Stored data entries:
╭──
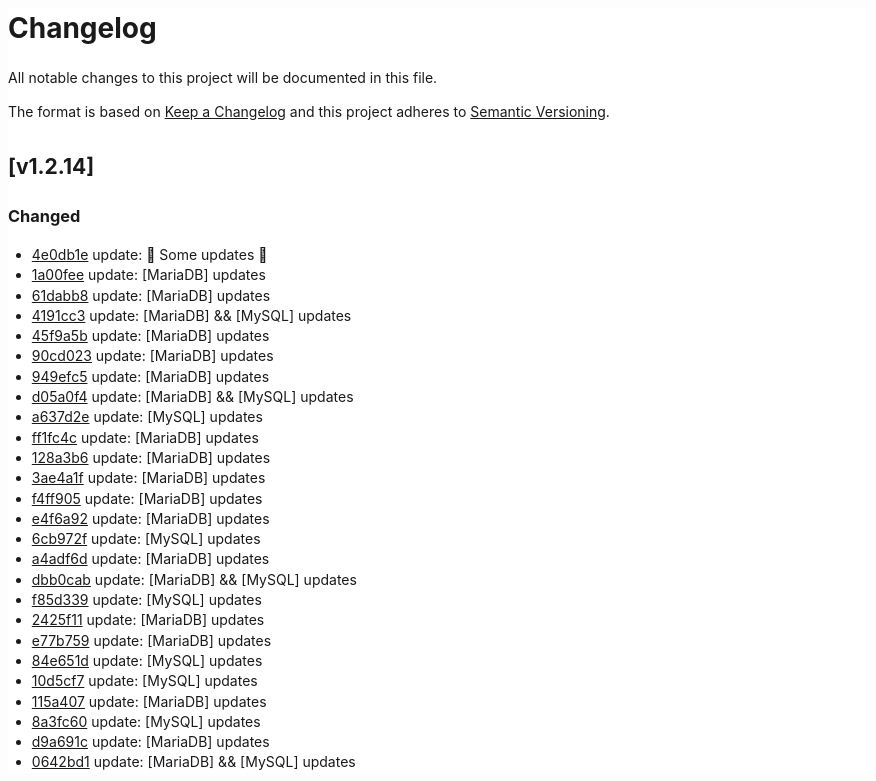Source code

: # Changelog
All notable changes to this project will be documented in this file.

The format is based on [Keep a Changelog](http://keepachangelog.com/en/1.0.0/)
and this project adheres to [Semantic Versioning](http://semver.org/spec/v2.0.0.html).

## [v1.2.14]

### Changed

- [4e0db1e](https://github.com/williamdes/mariadb-mysql-kbs/commit/4e0db1e4fbfed4db6d7fee042f0127c8c6fe49f4) update: 🤖 Some updates 🤖
- [1a00fee](https://github.com/williamdes/mariadb-mysql-kbs/commit/1a00fee805173cdd16529890c5e1750acb18ec2f) update: [MariaDB] updates
- [61dabb8](https://github.com/williamdes/mariadb-mysql-kbs/commit/61dabb8615870f257df510aa776847143015161e) update: [MariaDB] updates
- [4191cc3](https://github.com/williamdes/mariadb-mysql-kbs/commit/4191cc3f6dca9c0b45f7fe9edb6546a5cb9c5fc3) update: [MariaDB] && [MySQL] updates
- [45f9a5b](https://github.com/williamdes/mariadb-mysql-kbs/commit/45f9a5b804ad247b49809e306124cc4626adced5) update: [MariaDB] updates
- [90cd023](https://github.com/williamdes/mariadb-mysql-kbs/commit/90cd023cd653139da1a77fc7e66ca22090cd8794) update: [MariaDB] updates
- [949efc5](https://github.com/williamdes/mariadb-mysql-kbs/commit/949efc519489d4ba0c61faaa9b595ce030f9497a) update: [MariaDB] updates
- [d05a0f4](https://github.com/williamdes/mariadb-mysql-kbs/commit/d05a0f48a05170f2bfb19684aeabc8afc4bfec92) update: [MariaDB] && [MySQL] updates
- [a637d2e](https://github.com/williamdes/mariadb-mysql-kbs/commit/a637d2e94a7c4ec0531d806a84ebe79db6e2407c) update: [MySQL] updates
- [ff1fc4c](https://github.com/williamdes/mariadb-mysql-kbs/commit/ff1fc4c8594bcdf09dfc728f79fe536e63472012) update: [MariaDB] updates
- [128a3b6](https://github.com/williamdes/mariadb-mysql-kbs/commit/128a3b67201abc717830760d0e8194133df18c88) update: [MariaDB] updates
- [3ae4a1f](https://github.com/williamdes/mariadb-mysql-kbs/commit/3ae4a1f34ebee7416c369456e3b8fc70eb8ff6c7) update: [MariaDB] updates
- [f4ff905](https://github.com/williamdes/mariadb-mysql-kbs/commit/f4ff9057a75d0c39d4f994b5cf5a93b871485536) update: [MariaDB] updates
- [e4f6a92](https://github.com/williamdes/mariadb-mysql-kbs/commit/e4f6a923dd18e8b748f25bed491cafec9c4cd2fb) update: [MariaDB] updates
- [6cb972f](https://github.com/williamdes/mariadb-mysql-kbs/commit/6cb972f63a82c9598ec215292a1988c79294d99c) update: [MySQL] updates
- [a4adf6d](https://github.com/williamdes/mariadb-mysql-kbs/commit/a4adf6d4528fced180ddf87b1e79c0836d190182) update: [MariaDB] updates
- [dbb0cab](https://github.com/williamdes/mariadb-mysql-kbs/commit/dbb0cabf6a9bc925cee0f995de870b83465fbf6b) update: [MariaDB] && [MySQL] updates
- [f85d339](https://github.com/williamdes/mariadb-mysql-kbs/commit/f85d339d80c370c1ca6428540875adfaf02e758e) update: [MySQL] updates
- [2425f11](https://github.com/williamdes/mariadb-mysql-kbs/commit/2425f11c900df98a943ada83270edb9d615b4339) update: [MariaDB] updates
- [e77b759](https://github.com/williamdes/mariadb-mysql-kbs/commit/e77b7596bdf6f638748e81ddd045afb42ad1c8a2) update: [MariaDB] updates
- [84e651d](https://github.com/williamdes/mariadb-mysql-kbs/commit/84e651d99fc0d7c1b6ed96470e699d306137d843) update: [MySQL] updates
- [10d5cf7](https://github.com/williamdes/mariadb-mysql-kbs/commit/10d5cf7107b1c5f576d28062f2e50028ee0becd6) update: [MySQL] updates
- [115a407](https://github.com/williamdes/mariadb-mysql-kbs/commit/115a40767d7c9790a949489eaca363a721f3bd06) update: [MariaDB] updates
- [8a3fc60](https://github.com/williamdes/mariadb-mysql-kbs/commit/8a3fc60ac7e9a73848a5032f6f0f27f184bb085c) update: [MySQL] updates
- [d9a691c](https://github.com/williamdes/mariadb-mysql-kbs/commit/d9a691cfb1b8c0e3e430b33976e2cd2d9572eef4) update: [MariaDB] updates
- [0642bd1](https://github.com/williamdes/mariadb-mysql-kbs/commit/0642bd184f1b25a562358accdb646820c8cc2e30) update: [MariaDB] && [MySQL] updates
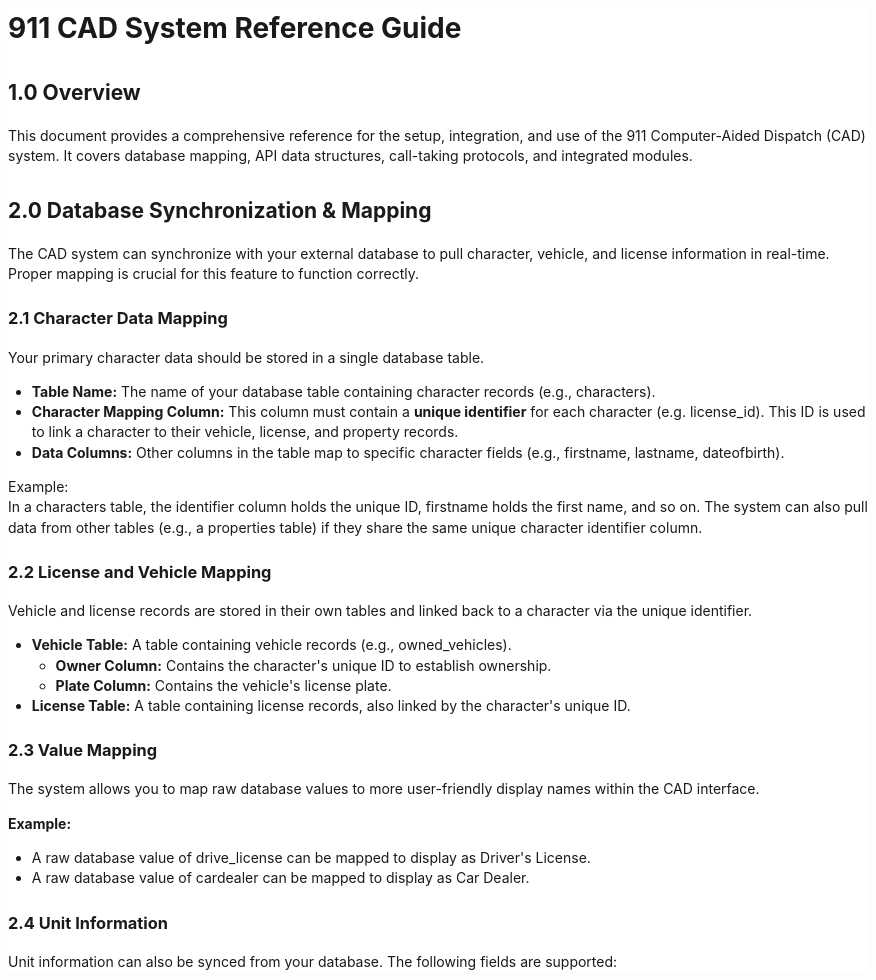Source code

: # **911 CAD System Reference Guide**

## **1.0 Overview**

This document provides a comprehensive reference for the setup, integration, and use of the 911 Computer-Aided Dispatch (CAD) system. It covers database mapping, API data structures, call-taking protocols, and integrated modules.

## **2.0 Database Synchronization & Mapping**

The CAD system can synchronize with your external database to pull character, vehicle, and license information in real-time. Proper mapping is crucial for this feature to function correctly.

### **2.1 Character Data Mapping**

Your primary character data should be stored in a single database table.

* **Table Name:** The name of your database table containing character records (e.g., characters).  
* **Character Mapping Column:** This column must contain a **unique identifier** for each character (e.g. license\_id). This ID is used to link a character to their vehicle, license, and property records.  
* **Data Columns:** Other columns in the table map to specific character fields (e.g., firstname, lastname, dateofbirth).

Example:  
In a characters table, the identifier column holds the unique ID, firstname holds the first name, and so on. The system can also pull data from other tables (e.g., a properties table) if they share the same unique character identifier column.

### **2.2 License and Vehicle Mapping**

Vehicle and license records are stored in their own tables and linked back to a character via the unique identifier.

* **Vehicle Table:** A table containing vehicle records (e.g., owned\_vehicles).  
  * **Owner Column:** Contains the character's unique ID to establish ownership.  
  * **Plate Column:** Contains the vehicle's license plate.  
* **License Table:** A table containing license records, also linked by the character's unique ID.

### **2.3 Value Mapping**

The system allows you to map raw database values to more user-friendly display names within the CAD interface.

**Example:**

* A raw database value of drive\_license can be mapped to display as Driver's License.  
* A raw database value of cardealer can be mapped to display as Car Dealer.

### **2.4 Unit Information**

Unit information can also be synced from your database. The following fields are supported:

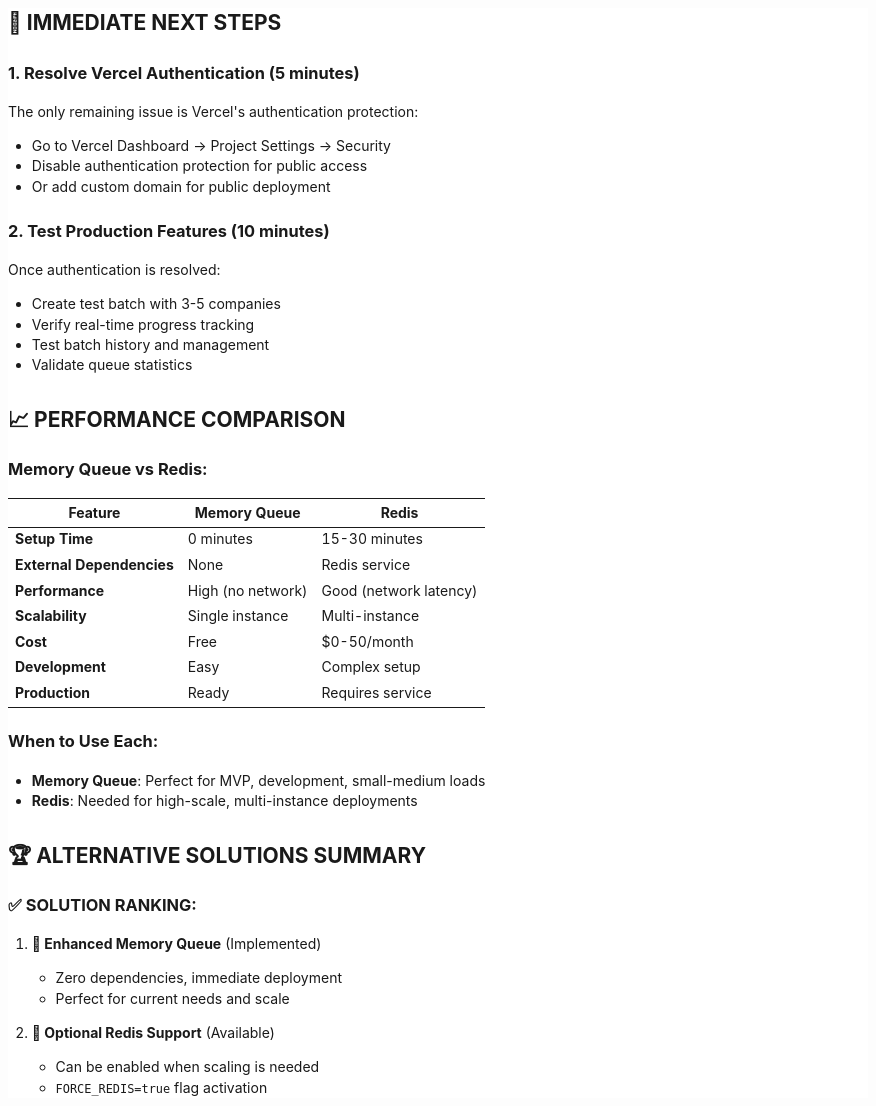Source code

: ## 🎯 **IMMEDIATE NEXT STEPS**

### **1. Resolve Vercel Authentication (5 minutes)**
The only remaining issue is Vercel's authentication protection:
- Go to Vercel Dashboard → Project Settings → Security
- Disable authentication protection for public access
- Or add custom domain for public deployment

### **2. Test Production Features (10 minutes)**
Once authentication is resolved:
- Create test batch with 3-5 companies
- Verify real-time progress tracking
- Test batch history and management
- Validate queue statistics

## 📈 **PERFORMANCE COMPARISON**

### **Memory Queue vs Redis:**
| Feature | Memory Queue | Redis |
|---------|-------------|-------|
| **Setup Time** | 0 minutes | 15-30 minutes |
| **External Dependencies** | None | Redis service |
| **Performance** | High (no network) | Good (network latency) |
| **Scalability** | Single instance | Multi-instance |
| **Cost** | Free | $0-50/month |
| **Development** | Easy | Complex setup |
| **Production** | Ready | Requires service |

### **When to Use Each:**
- **Memory Queue**: Perfect for MVP, development, small-medium loads
- **Redis**: Needed for high-scale, multi-instance deployments

## 🏆 **ALTERNATIVE SOLUTIONS SUMMARY**

### **✅ SOLUTION RANKING:**

1. **🥇 Enhanced Memory Queue** (Implemented)
   - Zero dependencies, immediate deployment
   - Perfect for current needs and scale

2. **🥈 Optional Redis Support** (Available)
   - Can be enabled when scaling is needed
   - `FORCE_REDIS=true` flag activation
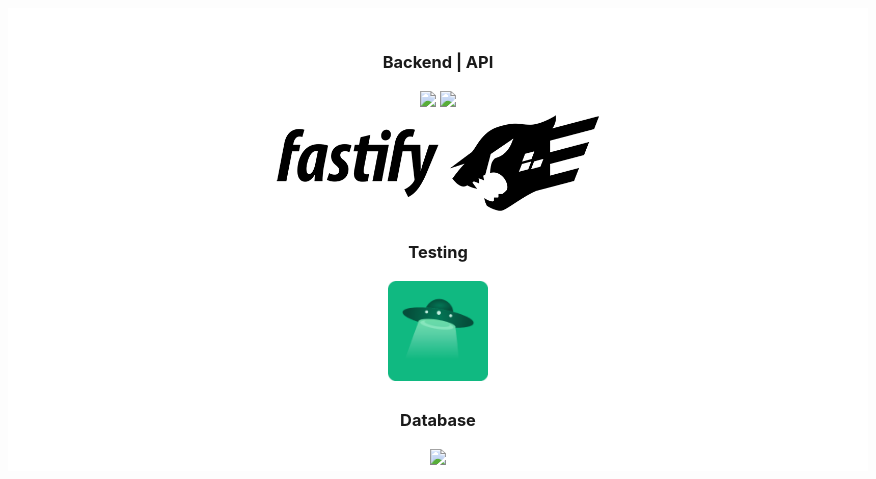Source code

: <br>

<div align = 'center'>
  <h3>Backend | API</h3>
  <img height =' 100px ' src="https://cdn.jsdelivr.net/gh/devicons/devicon/icons/nodejs/nodejs-original.svg"/>
  
  <img height =' 100px ' left='80px' src="https://cdn.jsdelivr.net/gh/devicons/devicon/icons/typescript/typescript-original.svg" />
  
  <br>
  <img height =' 100px ' left='80px' src="./project/logo/fastify_logo.png" />
  <br>
  <h3>Testing</h3>
  <img width =' 100px ' src="./project/logo/hoppscotch_logo.png" />
  <br>
  <h3>Database</h3>
  <img height =' 100px ' src="https://cdn.jsdelivr.net/gh/devicons/devicon/icons/sqlite/sqlite-original.svg" />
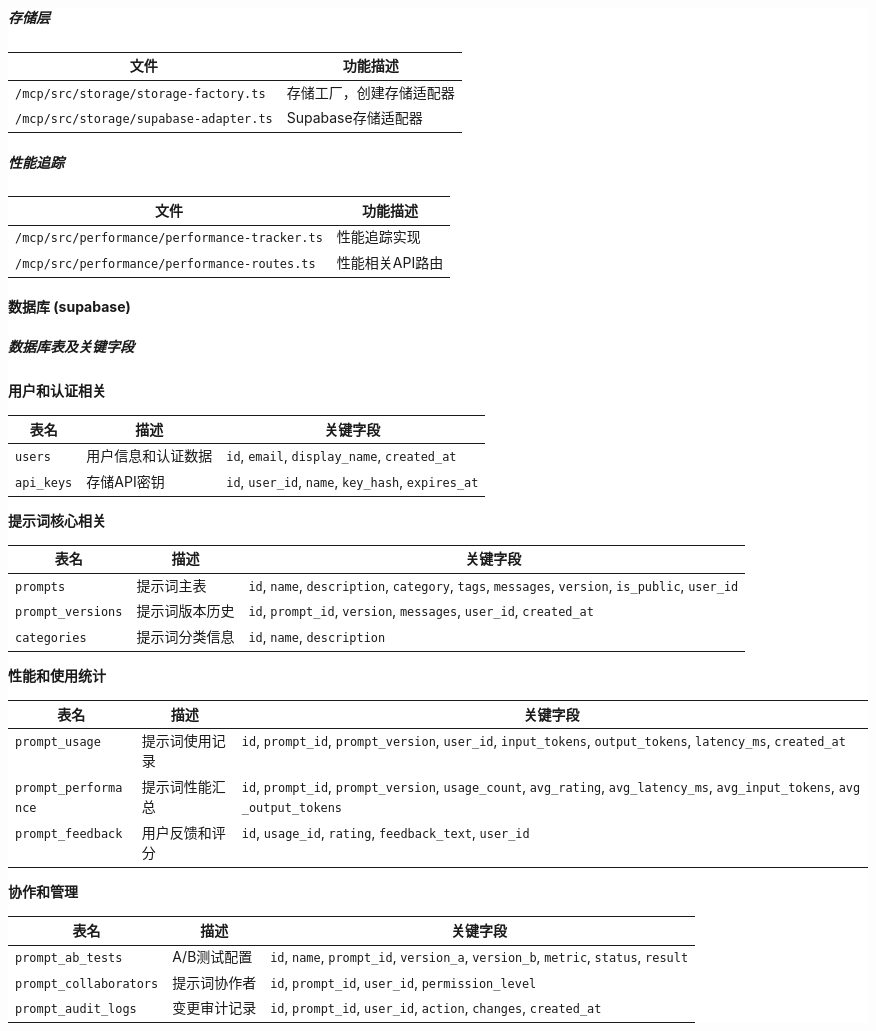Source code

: ##### 存储层

| 文件 | 功能描述 |
|------|----------|
| `/mcp/src/storage/storage-factory.ts` | 存储工厂，创建存储适配器 |
| `/mcp/src/storage/supabase-adapter.ts` | Supabase存储适配器 |

##### 性能追踪

| 文件 | 功能描述 |
|------|----------|
| `/mcp/src/performance/performance-tracker.ts` | 性能追踪实现 |
| `/mcp/src/performance/performance-routes.ts` | 性能相关API路由 |

#### 数据库 (supabase)

##### 数据库表及关键字段

**用户和认证相关**

| 表名 | 描述 | 关键字段 |
|------|----------|----------|
| `users` | 用户信息和认证数据 | `id`, `email`, `display_name`, `created_at` |
| `api_keys` | 存储API密钥 | `id`, `user_id`, `name`, `key_hash`, `expires_at` |

**提示词核心相关**

| 表名 | 描述 | 关键字段 |
|------|----------|----------|
| `prompts` | 提示词主表 | `id`, `name`, `description`, `category`, `tags`, `messages`, `version`, `is_public`, `user_id` |
| `prompt_versions` | 提示词版本历史 | `id`, `prompt_id`, `version`, `messages`, `user_id`, `created_at` |
| `categories` | 提示词分类信息 | `id`, `name`, `description` |

**性能和使用统计**

| 表名 | 描述 | 关键字段 |
|------|----------|----------|
| `prompt_usage` | 提示词使用记录 | `id`, `prompt_id`, `prompt_version`, `user_id`, `input_tokens`, `output_tokens`, `latency_ms`, `created_at` |
| `prompt_performance` | 提示词性能汇总 | `id`, `prompt_id`, `prompt_version`, `usage_count`, `avg_rating`, `avg_latency_ms`, `avg_input_tokens`, `avg_output_tokens` |
| `prompt_feedback` | 用户反馈和评分 | `id`, `usage_id`, `rating`, `feedback_text`, `user_id` |

**协作和管理**

| 表名 | 描述 | 关键字段 |
|------|----------|----------|
| `prompt_ab_tests` | A/B测试配置 | `id`, `name`, `prompt_id`, `version_a`, `version_b`, `metric`, `status`, `result` |
| `prompt_collaborators` | 提示词协作者 | `id`, `prompt_id`, `user_id`, `permission_level` |
| `prompt_audit_logs` | 变更审计记录 | `id`, `prompt_id`, `user_id`, `action`, `changes`, `created_at` |
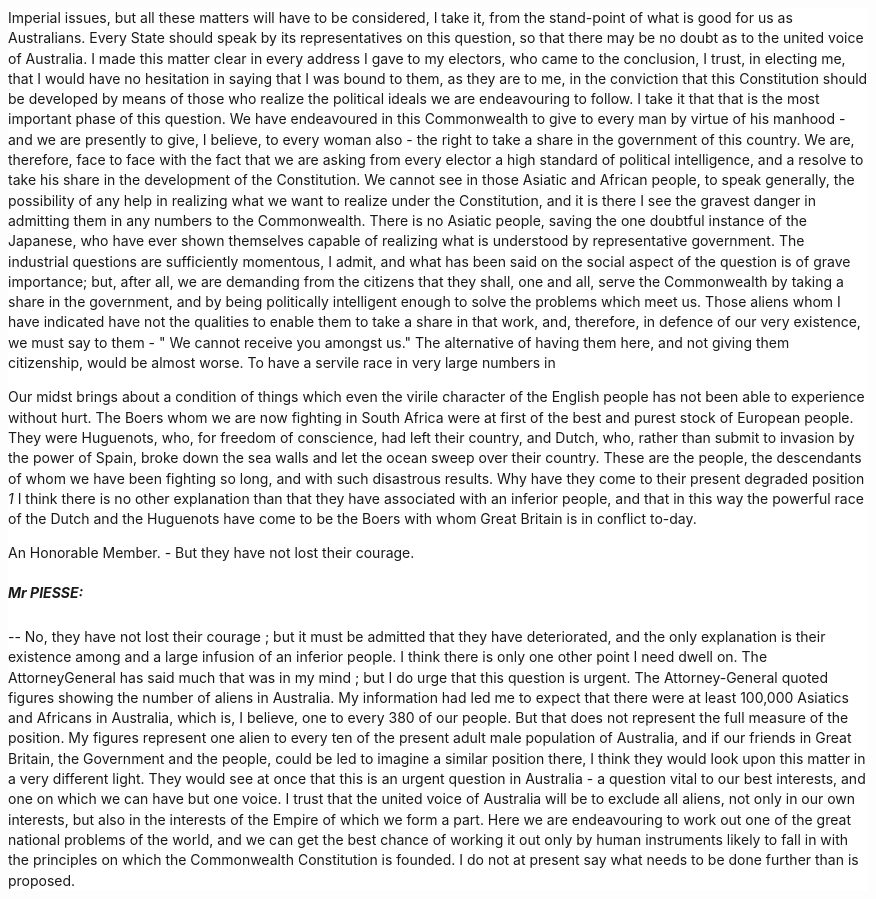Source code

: Imperial issues, but all these matters will have to be considered, I take it, from the stand-point of what is good for us as Australians. Every State should speak by its representatives on this question, so that there may be no doubt as to the united voice of Australia. I made this matter clear in every address I gave to my electors, who came to the conclusion, I trust, in electing me, that I would have no hesitation in saying that I was bound to them, as they are to me, in the conviction that this Constitution should be developed by means of those who realize the political ideals we are endeavouring to follow. I take it that that is the most important phase of this question. We have endeavoured in this Commonwealth to give to every man by virtue of his manhood - and we are presently to give, I believe, to every woman also - the right to take a share in the government of this country. We are, therefore, face to face with the fact that we are asking from every elector a high standard of political intelligence, and a resolve to take his share in the development of the Constitution. We cannot see in those Asiatic and African people, to speak generally, the possibility of any help in realizing what we want to realize under the Constitution, and it is there I see the gravest danger in admitting them in any numbers to the Commonwealth. There is no Asiatic people, saving the one doubtful instance of the Japanese, who have ever shown themselves capable of realizing what is understood by representative government. The industrial questions are sufficiently momentous, I admit, and what has been said on the social aspect of the question is of grave importance; but, after all, we are demanding from the citizens that they shall, one and all, serve the Commonwealth by taking a share in the government, and by being politically intelligent enough to solve the problems which meet us. Those aliens whom I have indicated have not the qualities to enable them to take a share in that work, and, therefore, in defence of our very existence, we must say to them - " We cannot receive you amongst us." The alternative of having them here, and not giving them citizenship, would be almost worse. To have a servile race in very large numbers in 

Our midst brings about a condition of things which even the virile character of the English people has not been able to experience without hurt. The Boers whom we are now fighting in South Africa were at first of the best and purest stock of European people. They were Huguenots, who, for freedom of conscience, had left their country, and Dutch, who, rather than submit to invasion by the power of Spain, broke down the sea walls and let the ocean sweep over their country. These are the people, the descendants of whom we have been fighting so long, and with such disastrous results. Why have they come to their present degraded position  *1*  I think there is no other explanation than that they have associated with an inferior people, and that in this way the powerful race of the Dutch and the Huguenots have come to be the Boers with whom Great Britain is in conflict to-day. 

An Honorable Member. - But they have not lost their courage. 

##### Mr PIESSE:

-- No, they have not lost their courage ; but it must be admitted that they have deteriorated, and the only explanation is their existence among and a large infusion of an inferior people. I think there is only one other point I need dwell on. The AttorneyGeneral has said much that was in my mind ; but I do urge that this question is urgent. The Attorney-General quoted figures showing the number of aliens in Australia. My information had led me to expect that there were at least 100,000 Asiatics and Africans in Australia, which is, I believe, one to every 380 of our people. But that does not represent the full measure of the position. My figures represent one alien to every ten of the present adult male population of Australia, and if our friends in Great Britain, the Government and the people, could be led to imagine a similar position there, I think they would look upon this matter in a very different light. They would see at once that this is an urgent question in Australia - a question vital to our best interests, and one on which we can have but one voice. I trust that the united voice of Australia will be to exclude all aliens, not only in our own interests, but also in the interests of the Empire of which we form a part. Here we are endeavouring to work out one of the great national problems of the world, and we can get the best chance of working it out only by human instruments likely to fall in with the principles on which the Commonwealth Constitution is founded. I do not at present say what needs to be done further than is proposed.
╰──
▸ **Task statement**
Locate each line in the items above that contains the string "Changelog" and copy those lines out in full.

▸ **Task result**
: # Changelog
The format is based on [Keep a Changelog](http://keepachangelog.com/en/1.0.0/)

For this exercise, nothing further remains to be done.